7.  Compositional Analysis

These are conducted in a laboratory so as to obtain better understanding of the gas behavior within the reservoir and as they are produced and the reservoir pressure is reduced. They include:

  1. Constant Compositional Expansion Tests
    1. Saturation Pressure
    2. Isothermal Compressibility
    3. Compressibility factor
    4. Total hydrocarbon volume as a function of pressure
  2. Differential Liberation Test
    1. Amount of gas in solution
    2. Oil shrinkage as a function of pressure
    3. Evolved gas properties
    4. Oil density as a function of pressure
  3. Separator Tests – conducted to determine the volumetric changes to the reservoir fluid as it passes through the separator onto the storage tank.

8.  Transmission

Typically this is accomplished with the use of pipelines which move the gas from one point to another.

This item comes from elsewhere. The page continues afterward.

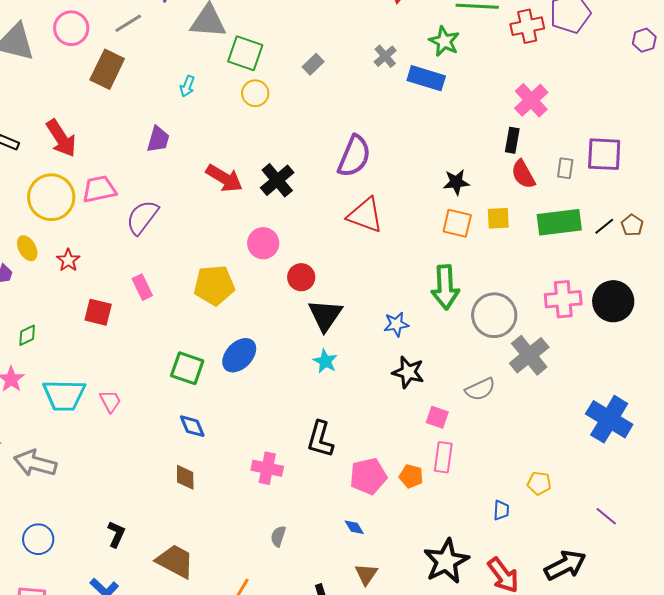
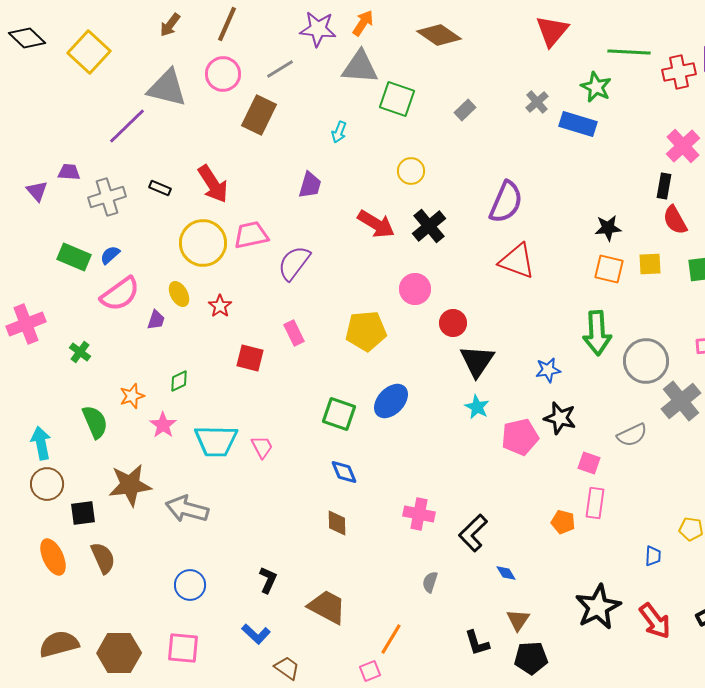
yellow circle: (255, 93) -> (411, 171), moved
black L-shape: (320, 439) -> (473, 533), moved, turned 30
pink pentagon: (368, 476) -> (520, 437), moved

They provide an economical method for transporting the fluids over great distances, with low operating costs especially as the volumes increase.

However the design of the pipeline system one must take into consideration the fluid properties as it is compressed and moved along the pipeline. As such mathematical models are used to determine the bahaviour of the fluid as it travels along the pipeline. This helps to determine the pressure loss to be had by the volume of fluid and as such one can better determine the horsepower needed to move the gas via the pieline.

Several Equations have been developed to determine the pressure loss. Among them are:

  1. Darcy’s Equation
  2. Liquid Flow
  3. Hazen-Williams
  4. Gas Flow
  5. Weymouth Equation
  6. Panhandle A
  7. Panhandle B
  8. Spitzglass
  9. Cullender and Smith
  10. Pressure drop based on elevation change (API RP 14E)
  11. Pressure Loss as a result of pipe fittings.
    1. Resistance Co-efficient
    2. Flow Co-Efficient
    3. Laminar Co-Efficient


Guo, Boyun, and Ali Ghalambor. 2005. Natural Gas Engineering Handbook. Houston Texas: Gulf Publishing.

Ikoku, Chi U. 1992. Natural Gas Production Engineering. Malabar Florida: Kriegar Publishing.

Smith, R.V. 1990. Practical Natural Gas Engineering. Tulsa Oklahoma: PennWell Publishing Company.